People taking beta-blockers (a common class of blood pressure and heart medication) face a compounded problem. Beta-blockers can worsen the severity of anaphylaxis if it occurs, make the standard treatment with epinephrine less effective, and may even increase the likelihood of a systemic reaction in the first place. These medications are considered a relative contraindication to skin testing, meaning your allergist will weigh the risks carefully and may opt for blood testing instead.
The type of allergen also matters. Testing with peanut and tree nut extracts carries a higher risk of systemic reactions, especially when the skin produces a large wheal (8 mm or more). Drug allergens like certain antibiotics have also been associated with more severe reactions during skin testing.

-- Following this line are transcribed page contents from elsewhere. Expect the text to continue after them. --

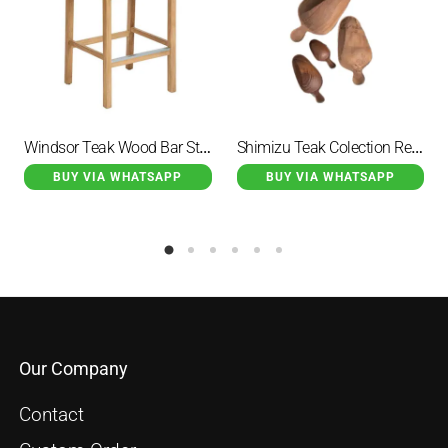
Windsor Teak Wood Bar Stool Natural
Shimizu Teak Colection Recycled Timber Scoop
BUY VIA WHATSAPP
BUY VIA WHATSAPP
Our Company
Contact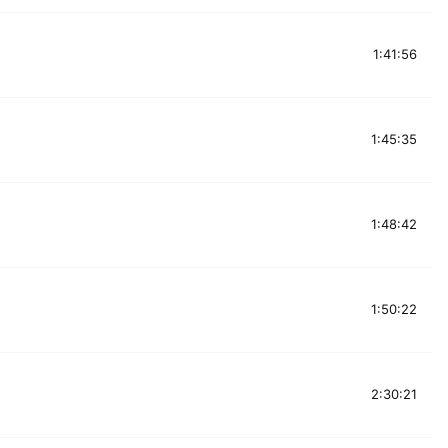
1:41:56
1:45:35
1:48:42
1:50:22
2:30:21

What Happens if You Do React
Allergy testing is performed in medical offices specifically equipped to handle anaphylaxis. The American Academy of Allergy, Asthma, and Immunology recommends that patients remain in the office for 20 to 30 minutes after testing so staff can monitor for delayed reactions. For high-risk patients, including those with unstable asthma, a high degree of sensitivity, or those on beta-blockers, this observation period is extended.
Clinics that perform allergy testing keep epinephrine and other emergency medications immediately available. Most systemic reactions that do occur respond quickly to treatment when caught early, which is why the observation period exists. The vast majority of reactions begin within the first 20 minutes after the allergen is applied.

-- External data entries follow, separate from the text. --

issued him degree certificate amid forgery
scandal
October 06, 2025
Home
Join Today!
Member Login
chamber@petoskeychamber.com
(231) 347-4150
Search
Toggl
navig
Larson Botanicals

Putting the Risk in Context
The numbers consistently show that serious reactions to allergy testing are uncommon. For skin prick testing, you’re looking at roughly a 1-in-1,300 chance of any systemic reaction, and true anaphylaxis is a fraction of that. Oral food challenges carry a somewhat higher risk at around 2%, but these are closely supervised precisely because of that possibility. Fatal reactions to allergy skin testing are extraordinarily rare in the medical literature.
The risk is real but small, and it’s managed by testing in a controlled medical environment where reactions can be treated within minutes. If you have asthma, take beta-blockers, or have a history of severe allergic reactions, mention these to your allergist beforehand so they can adjust the approach or choose a safer testing method.